Data extracted from a collection:
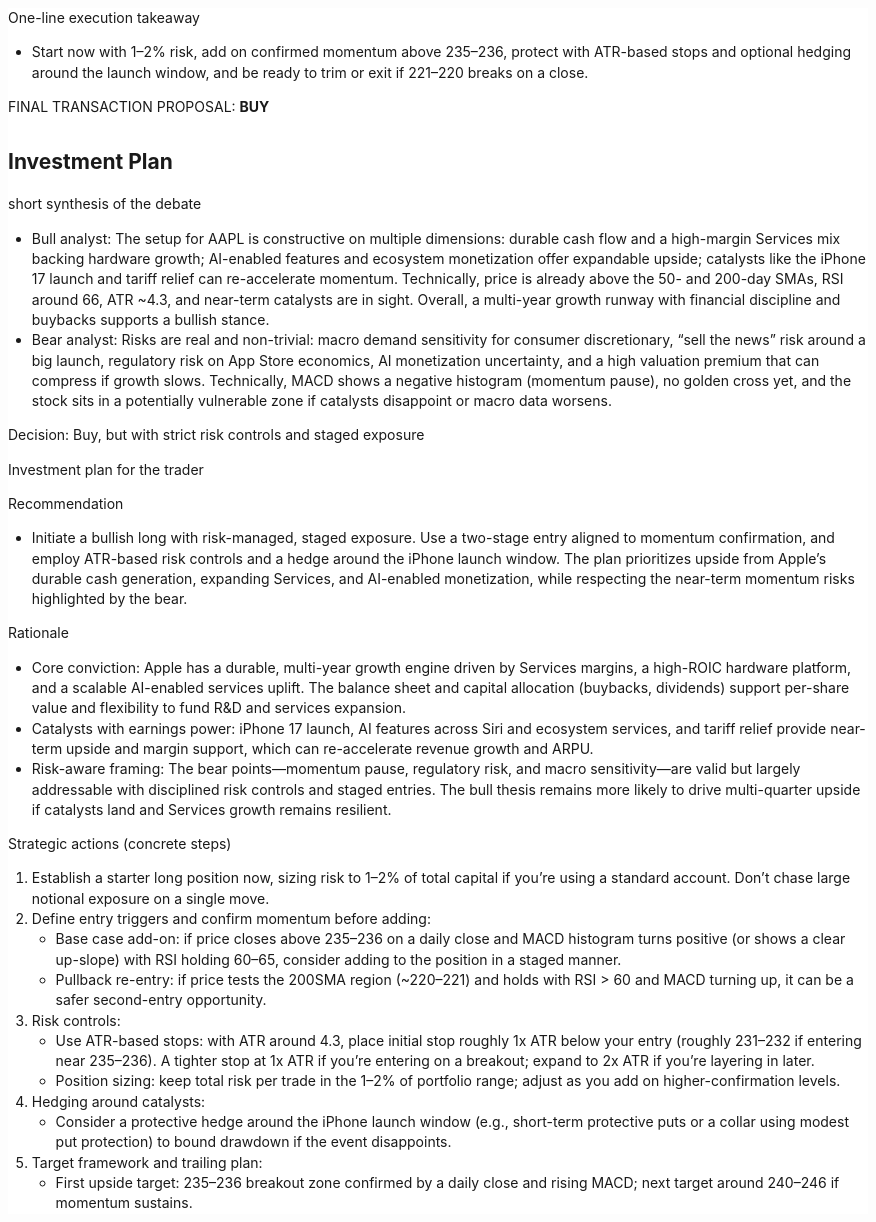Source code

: One-line execution takeaway
- Start now with 1–2% risk, add on confirmed momentum above 235–236, protect with ATR-based stops and optional hedging around the launch window, and be ready to trim or exit if 221–220 breaks on a close.

FINAL TRANSACTION PROPOSAL: **BUY**

## Investment Plan

 short synthesis of the debate
- Bull analyst: The setup for AAPL is constructive on multiple dimensions: durable cash flow and a high-margin Services mix backing hardware growth; AI-enabled features and ecosystem monetization offer expandable upside; catalysts like the iPhone 17 launch and tariff relief can re-accelerate momentum. Technically, price is already above the 50- and 200-day SMAs, RSI around 66, ATR ~4.3, and near-term catalysts are in sight. Overall, a multi-year growth runway with financial discipline and buybacks supports a bullish stance.
- Bear analyst: Risks are real and non-trivial: macro demand sensitivity for consumer discretionary, “sell the news” risk around a big launch, regulatory risk on App Store economics, AI monetization uncertainty, and a high valuation premium that can compress if growth slows. Technically, MACD shows a negative histogram (momentum pause), no golden cross yet, and the stock sits in a potentially vulnerable zone if catalysts disappoint or macro data worsens.

Decision: Buy, but with strict risk controls and staged exposure

Investment plan for the trader

Recommendation
- Initiate a bullish long with risk-managed, staged exposure. Use a two-stage entry aligned to momentum confirmation, and employ ATR-based risk controls and a hedge around the iPhone launch window. The plan prioritizes upside from Apple’s durable cash generation, expanding Services, and AI-enabled monetization, while respecting the near-term momentum risks highlighted by the bear.

Rationale
- Core conviction: Apple has a durable, multi-year growth engine driven by Services margins, a high-ROIC hardware platform, and a scalable AI-enabled services uplift. The balance sheet and capital allocation (buybacks, dividends) support per-share value and flexibility to fund R&D and services expansion.
- Catalysts with earnings power: iPhone 17 launch, AI features across Siri and ecosystem services, and tariff relief provide near-term upside and margin support, which can re-accelerate revenue growth and ARPU.
- Risk-aware framing: The bear points—momentum pause, regulatory risk, and macro sensitivity—are valid but largely addressable with disciplined risk controls and staged entries. The bull thesis remains more likely to drive multi-quarter upside if catalysts land and Services growth remains resilient.

Strategic actions (concrete steps)
1) Establish a starter long position now, sizing risk to 1–2% of total capital if you’re using a standard account. Don’t chase large notional exposure on a single move.
2) Define entry triggers and confirm momentum before adding:
   - Base case add-on: if price closes above 235–236 on a daily close and MACD histogram turns positive (or shows a clear up-slope) with RSI holding 60–65, consider adding to the position in a staged manner.
   - Pullback re-entry: if price tests the 200SMA region (~220–221) and holds with RSI > 60 and MACD turning up, it can be a safer second-entry opportunity.
3) Risk controls:
   - Use ATR-based stops: with ATR around 4.3, place initial stop roughly 1x ATR below your entry (roughly 231–232 if entering near 235–236). A tighter stop at 1x ATR if you’re entering on a breakout; expand to 2x ATR if you’re layering in later.
   - Position sizing: keep total risk per trade in the 1–2% of portfolio range; adjust as you add on higher-confirmation levels.
4) Hedging around catalysts:
   - Consider a protective hedge around the iPhone launch window (e.g., short-term protective puts or a collar using modest put protection) to bound drawdown if the event disappoints.
5) Target framework and trailing plan:
   - First upside target: 235–236 breakout zone confirmed by a daily close and rising MACD; next target around 240–246 if momentum sustains.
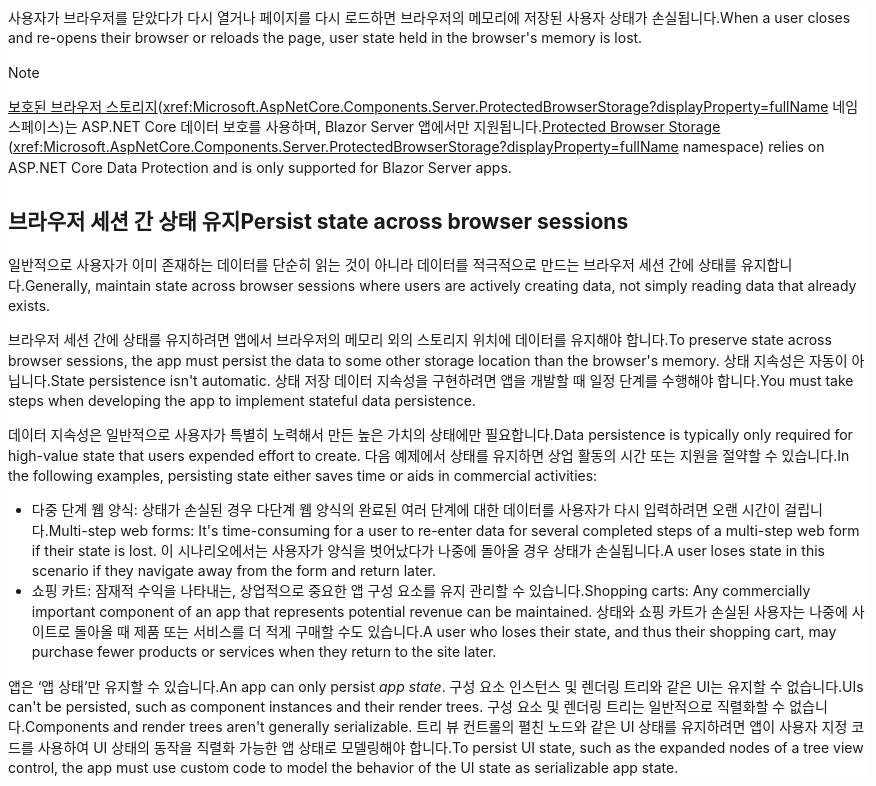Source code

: <span data-ttu-id="3f01b-110">사용자가 브라우저를 닫았다가 다시 열거나 페이지를 다시 로드하면 브라우저의 메모리에 저장된 사용자 상태가 손실됩니다.</span><span class="sxs-lookup"><span data-stu-id="3f01b-110">When a user closes and re-opens their browser or reloads the page, user state held in the browser's memory is lost.</span></span>

> [!NOTE]
> <span data-ttu-id="3f01b-111">[보호된 브라우저 스토리지](xref:blazor/state-management?pivots=server#aspnet-core-protected-browser-storage)(<xref:Microsoft.AspNetCore.Components.Server.ProtectedBrowserStorage?displayProperty=fullName> 네임스페이스)는 ASP.NET Core 데이터 보호를 사용하며, Blazor Server 앱에서만 지원됩니다.</span><span class="sxs-lookup"><span data-stu-id="3f01b-111">[Protected Browser Storage](xref:blazor/state-management?pivots=server#aspnet-core-protected-browser-storage) (<xref:Microsoft.AspNetCore.Components.Server.ProtectedBrowserStorage?displayProperty=fullName> namespace) relies on ASP.NET Core Data Protection and is only supported for Blazor Server apps.</span></span>

## <a name="persist-state-across-browser-sessions"></a><span data-ttu-id="3f01b-112">브라우저 세션 간 상태 유지</span><span class="sxs-lookup"><span data-stu-id="3f01b-112">Persist state across browser sessions</span></span>

<span data-ttu-id="3f01b-113">일반적으로 사용자가 이미 존재하는 데이터를 단순히 읽는 것이 아니라 데이터를 적극적으로 만드는 브라우저 세션 간에 상태를 유지합니다.</span><span class="sxs-lookup"><span data-stu-id="3f01b-113">Generally, maintain state across browser sessions where users are actively creating data, not simply reading data that already exists.</span></span>

<span data-ttu-id="3f01b-114">브라우저 세션 간에 상태를 유지하려면 앱에서 브라우저의 메모리 외의 스토리지 위치에 데이터를 유지해야 합니다.</span><span class="sxs-lookup"><span data-stu-id="3f01b-114">To preserve state across browser sessions, the app must persist the data to some other storage location than the browser's memory.</span></span> <span data-ttu-id="3f01b-115">상태 지속성은 자동이 아닙니다.</span><span class="sxs-lookup"><span data-stu-id="3f01b-115">State persistence isn't automatic.</span></span> <span data-ttu-id="3f01b-116">상태 저장 데이터 지속성을 구현하려면 앱을 개발할 때 일정 단계를 수행해야 합니다.</span><span class="sxs-lookup"><span data-stu-id="3f01b-116">You must take steps when developing the app to implement stateful data persistence.</span></span>

<span data-ttu-id="3f01b-117">데이터 지속성은 일반적으로 사용자가 특별히 노력해서 만든 높은 가치의 상태에만 필요합니다.</span><span class="sxs-lookup"><span data-stu-id="3f01b-117">Data persistence is typically only required for high-value state that users expended effort to create.</span></span> <span data-ttu-id="3f01b-118">다음 예제에서 상태를 유지하면 상업 활동의 시간 또는 지원을 절약할 수 있습니다.</span><span class="sxs-lookup"><span data-stu-id="3f01b-118">In the following examples, persisting state either saves time or aids in commercial activities:</span></span>

* <span data-ttu-id="3f01b-119">다중 단계 웹 양식: 상태가 손실된 경우 다단계 웹 양식의 완료된 여러 단계에 대한 데이터를 사용자가 다시 입력하려면 오랜 시간이 걸립니다.</span><span class="sxs-lookup"><span data-stu-id="3f01b-119">Multi-step web forms: It's time-consuming for a user to re-enter data for several completed steps of a multi-step web form if their state is lost.</span></span> <span data-ttu-id="3f01b-120">이 시나리오에서는 사용자가 양식을 벗어났다가 나중에 돌아올 경우 상태가 손실됩니다.</span><span class="sxs-lookup"><span data-stu-id="3f01b-120">A user loses state in this scenario if they navigate away from the form and return later.</span></span>
* <span data-ttu-id="3f01b-121">쇼핑 카트: 잠재적 수익을 나타내는, 상업적으로 중요한 앱 구성 요소를 유지 관리할 수 있습니다.</span><span class="sxs-lookup"><span data-stu-id="3f01b-121">Shopping carts: Any commercially important component of an app that represents potential revenue can be maintained.</span></span> <span data-ttu-id="3f01b-122">상태와 쇼핑 카트가 손실된 사용자는 나중에 사이트로 돌아올 때 제품 또는 서비스를 더 적게 구매할 수도 있습니다.</span><span class="sxs-lookup"><span data-stu-id="3f01b-122">A user who loses their state, and thus their shopping cart, may purchase fewer products or services when they return to the site later.</span></span>

<span data-ttu-id="3f01b-123">앱은 ‘앱 상태’만 유지할 수 있습니다.</span><span class="sxs-lookup"><span data-stu-id="3f01b-123">An app can only persist *app state*.</span></span> <span data-ttu-id="3f01b-124">구성 요소 인스턴스 및 렌더링 트리와 같은 UI는 유지할 수 없습니다.</span><span class="sxs-lookup"><span data-stu-id="3f01b-124">UIs can't be persisted, such as component instances and their render trees.</span></span> <span data-ttu-id="3f01b-125">구성 요소 및 렌더링 트리는 일반적으로 직렬화할 수 없습니다.</span><span class="sxs-lookup"><span data-stu-id="3f01b-125">Components and render trees aren't generally serializable.</span></span> <span data-ttu-id="3f01b-126">트리 뷰 컨트롤의 펼친 노드와 같은 UI 상태를 유지하려면 앱이 사용자 지정 코드를 사용하여 UI 상태의 동작을 직렬화 가능한 앱 상태로 모델링해야 합니다.</span><span class="sxs-lookup"><span data-stu-id="3f01b-126">To persist UI state, such as the expanded nodes of a tree view control, the app must use custom code to model the behavior of the UI state as serializable app state.</span></span>
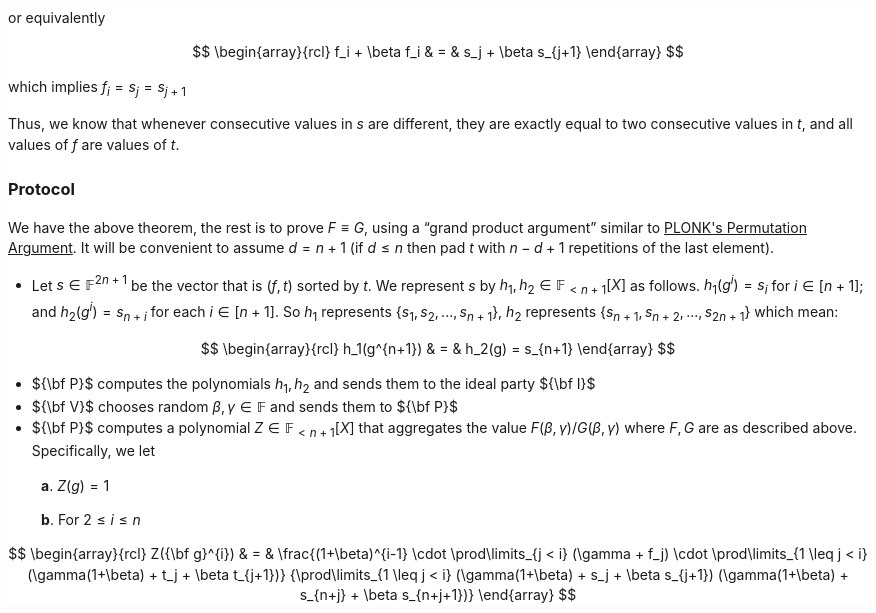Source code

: or equivalently

$$
\begin{array}{rcl}
f_i + \beta f_i & = & s_j + \beta s_{j+1}
\end{array}
$$

which implies $f_i = s_j = s_{j+1}$

Thus, we know that whenever consecutive values in $s$ are different, they are exactly equal to two consecutive values in $t$, and all
values of $f$ are values of $t$.

### Protocol

We have the above theorem, the rest is to prove $F \equiv G$, using a “grand product argument” similar
to [PLONK's Permutation Argument](#appendix-A). It will be convenient to assume $d = n+1$ (if $d \leq n$ then pad $t$ with $n − d + 1$
repetitions of the last element).

- Let $s \in \mathbb{F}^{2n+1}$ be the vector that is $(f, t)$ sorted by $t$. We represent $s$ by $h_1, h_2 \in \mathbb{F}_ {\lt
  n+1}\lbrack X
  \rbrack$ as follows. $h_1(g^i ) = s_i$ for $i \in \lbrack n + 1 \rbrack$; and $h_2(g^i ) = s_{n+i}$ for each $i \in \lbrack n + 1
  \rbrack$. So $h_1$ represents $\lbrace s_1, s_2, ..., s_{n+1}\rbrace$, $h_2$ represents $\lbrace s_{n+1}, s_{n+2}, ..., s_
  {2n+1}\rbrace$ which mean:

$$
\begin{array}{rcl}
h_1(g^{n+1}) & = & h_2(g) = s_{n+1}
\end{array}
$$

- ${\bf P}$ computes the polynomials $h_1, h_2$ and sends them to the ideal party ${\bf I}$
- ${\bf V}$ chooses random $\beta , \gamma \in \mathbb{F}$ and sends them to ${\bf P}$
- ${\bf P}$ computes a polynomial $Z \in \mathbb{F}_{\lt n+1}\lbrack X \rbrack$ that aggregates the value $F(\beta , \gamma  )/G(
  \beta ,
  \gamma  )$ where $F, G$ are as described above. Specifically, we let

$\quad \quad$**a**. $Z(g) = 1$

$\quad \quad$**b**. For $2 \leq i \leq n$

$$
\begin{array}{rcl}
Z({\bf g}^{i}) & = & \frac{(1+\beta)^{i-1} \cdot \prod\limits_{j < i} (\gamma + f_j) \cdot
\prod\limits_{1 \leq j < i} (\gamma(1+\beta) + t_j + \beta t_{j+1})}
{\prod\limits_{1 \leq j < i} (\gamma(1+\beta) + s_j + \beta s_{j+1}) (\gamma(1+\beta) + s_{n+j} + \beta s_{n+j+1})}
\end{array}
$$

▶ **Exercise prompt**: If a line in the records above has the word "values", copy it out.

▶ **Output for this task**:
Thus, we know that whenever consecutive values in $s$ are different, they are exactly equal to two consecutive values in $t$, and all
values of $f$ are values of $t$.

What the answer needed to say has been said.